### Texto
=======

A educação secundária no Brasil sempre foi vista, conforme a tradição européia, como orientada para a formação intelectual, humanística e filosófica, ou para o embasamento científico para as carreiras profissionais de cunho universitário; por isto mesmo era restrita a um pequeno número de filhos das classes médias e altas(16). As reformas educacionais ocorridas na década de 30 buscaram implantar, ao lado da formação secundária de cunho propedêutico e acadêmico, outras modalidades de ensino médio a partir do 5 ano de escolaridade, voltadas para a formação profissional para a indústria, o comércio, a agricultura e a educação. Destas, a experiência mais bem sucedida foi o antigo curso normal que conseguiu, através de várias gerações, formar um corpo de professores primários bastante adequado às necessidades do ensino básico, e que também funcionava como uma espécie de finishing school para jovens filhas das classes médias. O antigo curso normal conseguiu, efetivamente, integrar (e não simplesmente justapor) a formação profissional a uma boa formação geral e nisso residiu, certamente, muito do seu sucesso.

O sucesso dessa experiência não se deveu apenas ao seu conteúdo pedagógico. Não havia ainda a aspiração generalizada às universidades, principalmente entre as mulheres, o que facilitava o recrutamento de jovens professores professoras. O prestígio e os salários razoáveis dos professores permitiam o recrutamento de candidatos com um bom desempenho escolar anterior. A própria restrição do acesso à escola fundamental, naquela época, excluía a parcela mais pobre da população, que exigiria uma adaptação cultural maior ao ambiente escolar, tornando a tarefa do professor mais fácil e a pedagogia existente menos problemática. Nenhuma dessas condições existe hoje. O desprestígio da profissão de professor, associado aos baixos salários, faz com que o recrutamento passasse a se dar exatamente entre a população mais pobre e de menor aproveitamento escolar. O resultado disso é revelado pelas pesquisas sobre desempenho escolar de nível médio realizadas pela Fundação Carlos Chagas, as quais demonstram que o pior desempenho ocorre justamente nos cursos de formação do magistério(17).

O outro setor de ensino médio que se expandiu consideravelmente foi o vinculado ao setor de serviços, através da expansão as escolas técnicas de comércio (do 5 ao 8 ano, correspondente ao antigo ginásio), que conduziam aos cursos de contabilidade de nível secundário mais avançado. Normalmente privadas, estas escolas funcionaram como uma alternativa para os setores de classe média baixa que buscavam ingresso no setor terciário das cidades em expansão, sem aspirar às carreiras universitárias mais prestigiosas. Várias destas escolas se transformaram, mais tarde, em faculdades de economia e administração, buscando um espaço próprio no ambiente universitário.

=======

### Dados armazenados
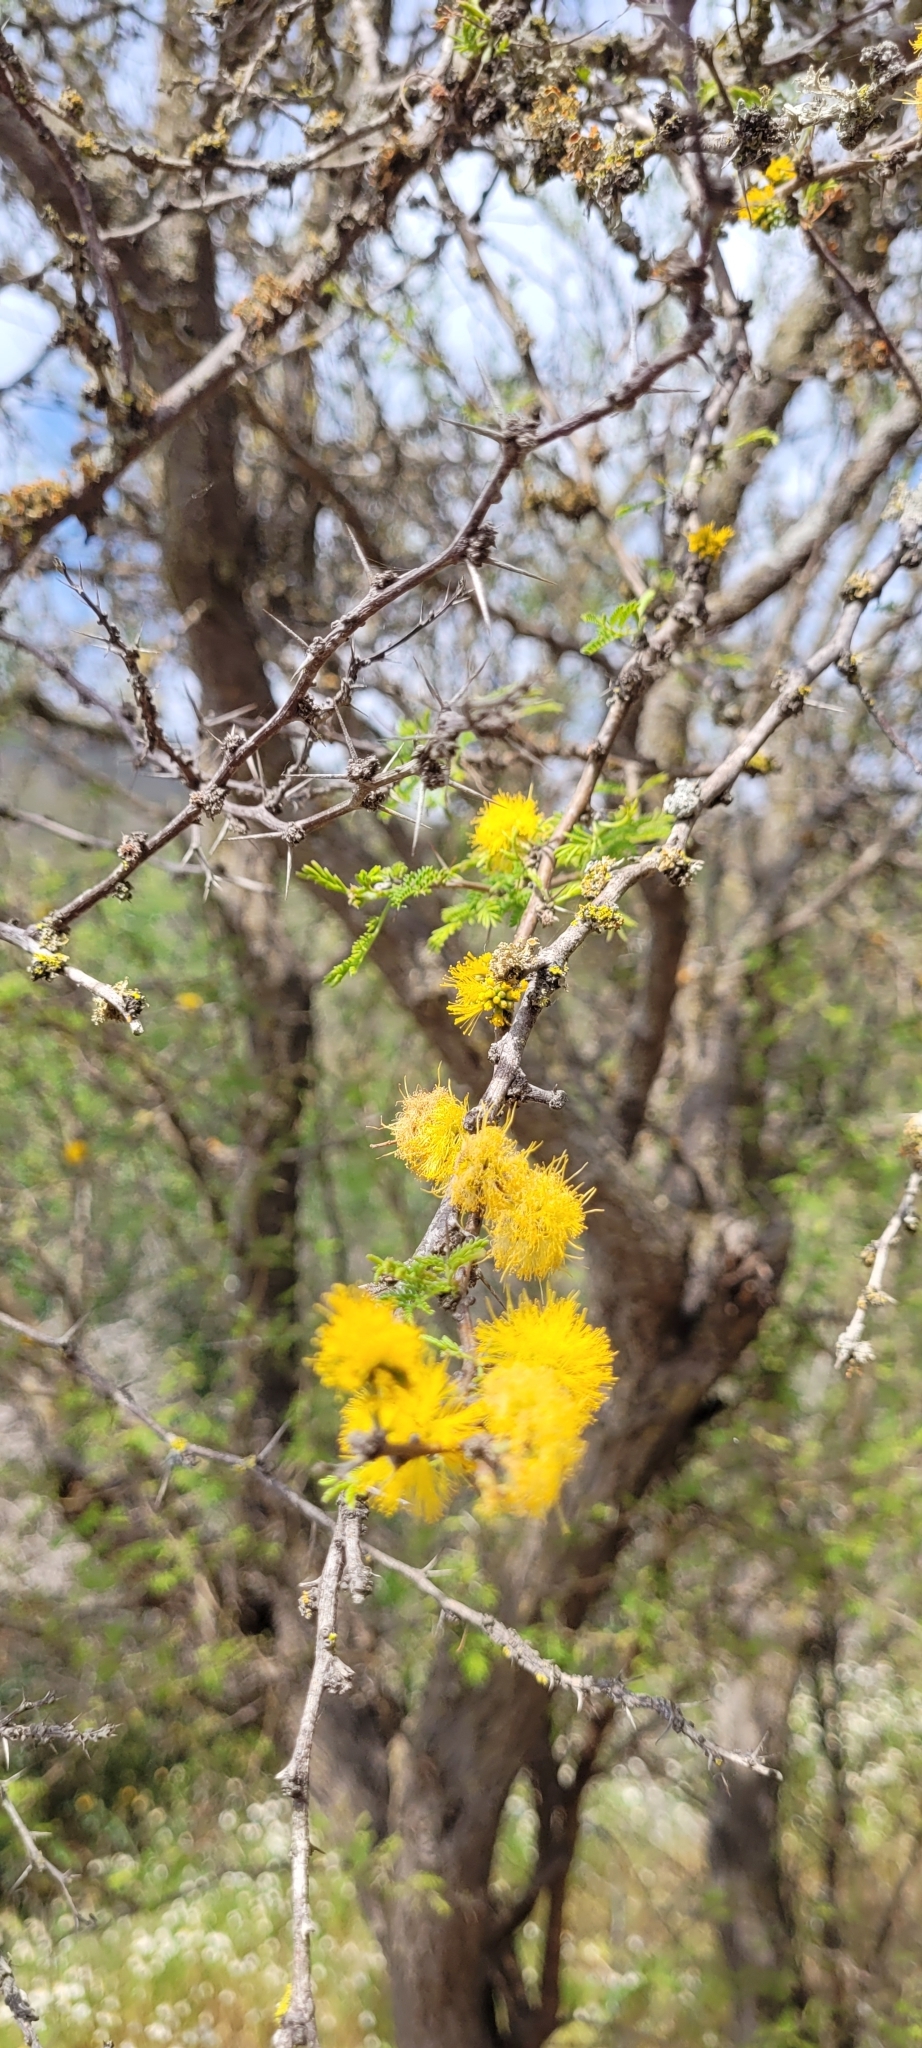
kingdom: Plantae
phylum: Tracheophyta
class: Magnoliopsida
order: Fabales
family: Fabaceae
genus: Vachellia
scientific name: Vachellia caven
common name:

=======

### Tarefas a realizar
A: Responda, com base no texto sobre o ensino médio no Brasil:
(i) Qual foi a experiência mais bem-sucedida entre as modalidades de ensino médio implantadas pelas reformas da década de 30?
(ii) Que instituição realizou as pesquisas sobre desempenho escolar de nível médio citadas no texto?
(iii) Em que várias das escolas técnicas de comércio se transformaram mais tarde?
B: Dê continuidade ao texto sobre o ensino médio no Brasil, começando logo após a última frase apresentada.
Os dados não são necessários para resolver as tarefas.

### Respostas das tarefas
A:
(i) O antigo curso normal.
(ii) A Fundação Carlos Chagas.
(iii) Em faculdades de economia e administração.

B:
A expansão gradual do sistema do sistema de educação básica levou ao crescimento da demanda por educação secundária, ao mesmo tempo em que a expansão do sistema universitário, principalmente a partir dos anos 70, promoveu a seu esvaziamento como lugar de formação profissional e intelectual, e dificultou o recrutamento de seus professores. O resultado deste duplo processo foi que a educação secundária de melhor qualidade se transformou, sobretudo, em um canal de preparação e acesso para as carreiras de nível superior, enquanto que o conjunto do sistema se limitava cada vez mais a uma atividade ritual de certificação e distribuição de credenciais educativas. As dificuldades de acesso às carreiras universitárias mais prestigiosas, principalmente no setor público, quando combinadas com o esvaziamento do conteúdo educacional das escolas secundárias, levou a níveis extremamente altos de ineficiência o ensino de segundo grau, que nem forma, nem garante acesso à universidade, e nem profissionaliza.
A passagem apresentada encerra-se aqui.